• **Selected extract**
Additional information

= Cagbalete =

Island in the Philippines

Cagbalete is an island off the east coast of Luzon, Philippines on Lamon Bay. It is part of Quezon Province and administered by the municipality of Mauban.

== History ==
On February 11, 1859, three Pansacola brothers named Benedicto, José, and Manuel purchased the island from the Spanish government. Then, on April 11, 1868, the brothers agreed to give a quarter of the island to the children of their deceased brother, Eustáquio. Since there were no actual measurements on how the island would be divided at the time, disputes came in later years. As of a Philippine Supreme Court Decision dated December 1, 1987, all titles on the island have been declared invalid.

Cagbalete Island now hosts two barangays, namely Barangay Cagbalete Uno and Barangay Cagabelete Dos. The land originally owned by Benedicto Pansacola and the descendants of Eustáquio Pansacola comprise the first barangay. The second barangay comprises the land originally owned by José Pansacola and Manuel Pansacola.

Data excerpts
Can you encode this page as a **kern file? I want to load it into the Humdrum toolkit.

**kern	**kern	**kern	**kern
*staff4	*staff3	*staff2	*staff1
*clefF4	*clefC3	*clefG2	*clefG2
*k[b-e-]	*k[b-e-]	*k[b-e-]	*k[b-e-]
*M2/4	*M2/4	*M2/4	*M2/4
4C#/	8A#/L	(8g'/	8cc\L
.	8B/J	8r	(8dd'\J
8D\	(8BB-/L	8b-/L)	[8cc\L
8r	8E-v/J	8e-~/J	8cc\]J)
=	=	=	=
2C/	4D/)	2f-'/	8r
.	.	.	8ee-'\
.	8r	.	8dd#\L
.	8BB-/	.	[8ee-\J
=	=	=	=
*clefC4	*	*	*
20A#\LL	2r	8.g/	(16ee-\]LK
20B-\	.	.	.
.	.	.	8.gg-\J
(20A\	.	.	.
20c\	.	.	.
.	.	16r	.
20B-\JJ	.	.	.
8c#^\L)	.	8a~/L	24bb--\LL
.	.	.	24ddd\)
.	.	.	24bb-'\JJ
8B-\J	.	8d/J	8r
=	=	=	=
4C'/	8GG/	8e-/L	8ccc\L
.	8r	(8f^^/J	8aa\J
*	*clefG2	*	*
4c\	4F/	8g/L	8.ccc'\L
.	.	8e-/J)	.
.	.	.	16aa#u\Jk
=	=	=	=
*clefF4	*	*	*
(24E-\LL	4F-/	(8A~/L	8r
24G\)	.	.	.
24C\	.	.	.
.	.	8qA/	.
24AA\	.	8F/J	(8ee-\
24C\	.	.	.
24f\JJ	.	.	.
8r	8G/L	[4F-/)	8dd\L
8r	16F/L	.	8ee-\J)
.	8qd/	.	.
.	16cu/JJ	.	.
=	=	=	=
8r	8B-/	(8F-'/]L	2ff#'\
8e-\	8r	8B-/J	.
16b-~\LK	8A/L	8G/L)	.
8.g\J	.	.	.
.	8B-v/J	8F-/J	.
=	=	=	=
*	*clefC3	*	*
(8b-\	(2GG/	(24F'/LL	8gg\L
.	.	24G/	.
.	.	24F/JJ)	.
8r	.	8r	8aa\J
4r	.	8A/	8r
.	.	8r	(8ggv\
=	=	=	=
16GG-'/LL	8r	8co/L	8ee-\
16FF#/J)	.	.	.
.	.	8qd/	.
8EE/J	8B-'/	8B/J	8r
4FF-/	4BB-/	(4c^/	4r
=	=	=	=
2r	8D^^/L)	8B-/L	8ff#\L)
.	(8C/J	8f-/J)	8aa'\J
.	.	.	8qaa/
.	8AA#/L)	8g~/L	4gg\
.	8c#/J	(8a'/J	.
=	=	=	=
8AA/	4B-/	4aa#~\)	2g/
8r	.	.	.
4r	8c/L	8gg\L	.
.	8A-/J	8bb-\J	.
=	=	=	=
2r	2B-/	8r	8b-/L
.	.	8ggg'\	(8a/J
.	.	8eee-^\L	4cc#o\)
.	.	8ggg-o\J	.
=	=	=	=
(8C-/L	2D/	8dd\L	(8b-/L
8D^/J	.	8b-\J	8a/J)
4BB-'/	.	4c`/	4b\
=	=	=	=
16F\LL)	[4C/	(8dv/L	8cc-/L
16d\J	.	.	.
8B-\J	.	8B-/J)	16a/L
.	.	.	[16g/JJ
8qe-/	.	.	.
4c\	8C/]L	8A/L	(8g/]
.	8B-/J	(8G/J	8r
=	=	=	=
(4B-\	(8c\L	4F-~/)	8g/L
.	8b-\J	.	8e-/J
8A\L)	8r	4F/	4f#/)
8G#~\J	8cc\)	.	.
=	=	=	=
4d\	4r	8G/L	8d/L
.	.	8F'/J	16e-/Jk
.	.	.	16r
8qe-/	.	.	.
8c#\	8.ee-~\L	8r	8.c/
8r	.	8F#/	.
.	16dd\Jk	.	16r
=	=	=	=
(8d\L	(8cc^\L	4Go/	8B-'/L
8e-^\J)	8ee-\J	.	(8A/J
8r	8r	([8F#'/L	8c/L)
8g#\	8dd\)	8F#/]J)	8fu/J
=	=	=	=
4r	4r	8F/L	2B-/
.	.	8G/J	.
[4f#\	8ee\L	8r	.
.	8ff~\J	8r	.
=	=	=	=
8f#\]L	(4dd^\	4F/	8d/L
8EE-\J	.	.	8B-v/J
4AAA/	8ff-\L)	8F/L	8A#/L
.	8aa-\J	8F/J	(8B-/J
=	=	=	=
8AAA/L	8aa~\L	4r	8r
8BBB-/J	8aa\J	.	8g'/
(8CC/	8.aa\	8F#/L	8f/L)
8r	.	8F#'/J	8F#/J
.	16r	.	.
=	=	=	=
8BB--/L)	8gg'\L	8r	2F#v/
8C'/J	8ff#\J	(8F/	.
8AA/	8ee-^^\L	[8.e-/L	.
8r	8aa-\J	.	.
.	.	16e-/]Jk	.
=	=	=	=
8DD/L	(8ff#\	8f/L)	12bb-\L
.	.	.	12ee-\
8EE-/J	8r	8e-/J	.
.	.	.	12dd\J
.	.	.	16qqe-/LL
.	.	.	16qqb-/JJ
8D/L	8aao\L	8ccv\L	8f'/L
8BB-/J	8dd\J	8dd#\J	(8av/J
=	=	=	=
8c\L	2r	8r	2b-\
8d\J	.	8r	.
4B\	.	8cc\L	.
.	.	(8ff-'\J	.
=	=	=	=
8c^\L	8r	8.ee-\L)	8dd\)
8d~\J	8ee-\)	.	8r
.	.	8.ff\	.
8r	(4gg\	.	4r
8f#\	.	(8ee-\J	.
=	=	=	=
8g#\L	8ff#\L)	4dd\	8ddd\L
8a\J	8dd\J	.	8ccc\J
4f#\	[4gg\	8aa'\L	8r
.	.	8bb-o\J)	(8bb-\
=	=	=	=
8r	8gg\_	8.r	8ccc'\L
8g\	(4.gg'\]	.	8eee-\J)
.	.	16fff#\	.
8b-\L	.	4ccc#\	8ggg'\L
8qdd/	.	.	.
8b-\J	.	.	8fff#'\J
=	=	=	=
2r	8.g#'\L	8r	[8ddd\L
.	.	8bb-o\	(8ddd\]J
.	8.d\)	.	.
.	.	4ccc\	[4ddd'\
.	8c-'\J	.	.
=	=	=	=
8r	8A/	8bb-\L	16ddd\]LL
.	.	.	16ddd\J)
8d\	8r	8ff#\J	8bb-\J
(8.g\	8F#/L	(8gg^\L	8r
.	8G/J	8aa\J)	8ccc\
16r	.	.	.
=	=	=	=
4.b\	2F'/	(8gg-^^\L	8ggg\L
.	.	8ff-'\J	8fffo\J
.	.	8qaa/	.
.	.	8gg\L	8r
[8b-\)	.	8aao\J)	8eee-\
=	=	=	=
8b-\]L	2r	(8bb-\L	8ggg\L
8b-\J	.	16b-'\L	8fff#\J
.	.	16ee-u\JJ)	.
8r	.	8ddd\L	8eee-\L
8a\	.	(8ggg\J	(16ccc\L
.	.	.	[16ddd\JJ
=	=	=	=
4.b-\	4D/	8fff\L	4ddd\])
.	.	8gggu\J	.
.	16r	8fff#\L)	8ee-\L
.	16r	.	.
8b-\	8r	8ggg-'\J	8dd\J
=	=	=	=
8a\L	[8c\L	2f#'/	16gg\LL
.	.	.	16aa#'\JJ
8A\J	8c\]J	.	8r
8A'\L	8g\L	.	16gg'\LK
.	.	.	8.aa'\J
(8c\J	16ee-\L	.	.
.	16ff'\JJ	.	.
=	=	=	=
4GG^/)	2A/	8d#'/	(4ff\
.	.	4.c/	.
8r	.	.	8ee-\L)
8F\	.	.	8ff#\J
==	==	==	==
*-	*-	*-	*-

• **What you need to do**
1: Answer these questions from the article on Cagbalete:
(a) On which bay does the island lie?
(b) On what date did the three Pansacola brothers buy the island from the Spanish government?
(c) What did the Philippine Supreme Court decision of December 1, 1987 declare?
2: Decide whether each statement agrees with the article on Cagbalete. Answer yes or no, and quote the words that decide it.
(a) The municipality of Mauban administers the island.
(b) The brothers agreed to give half of the island to the children of Eustáquio.
(c) The division of the island was set by exact measurements.
3: Write the next part of the article on Cagbalete, starting after its last sentence.

• **Responses**
1:
(a) Lamon Bay.
(b) February 11, 1859.
(c) It declared all titles on the island invalid.

2:
(a) Yes: "administered by the municipality of Mauban."
(b) No: "the brothers agreed to give a quarter of the island to the children of their deceased brother, Eustáquio."
(c) No: "there were no actual measurements on how the island would be divided at the time."

3:
Many of the beach resorts in the island are named after the direct descendants of Benedicto Pansacola, who himself had one child named Atanacia, later known as Atanacia Villabona. She had two daughters: Leonila and María. Nilandingan Cove is owned by Lynette Del Banco, who is a descendant of Leonila and Remigio Del Banco. María, who married Silverio Taino, has children named Choleng (Dona Choleng Camping Resort), Noe (Villa Noe), Joven (Joven's Blue Sea), and Cleofas (Villa Cleofas). Four of the members of the Pansacola family have served as municipal mayors of Mauban, Quezon. They are Rudsend Pansacola, Remigio Del Banco (husband of Leonila Villabona-Del Banco), Silverio Taino (husband of Maria Villabona-Taino), and Amado Clemente (husband of Socorro Taino-Clemente and son-in-law of Silverio Taino).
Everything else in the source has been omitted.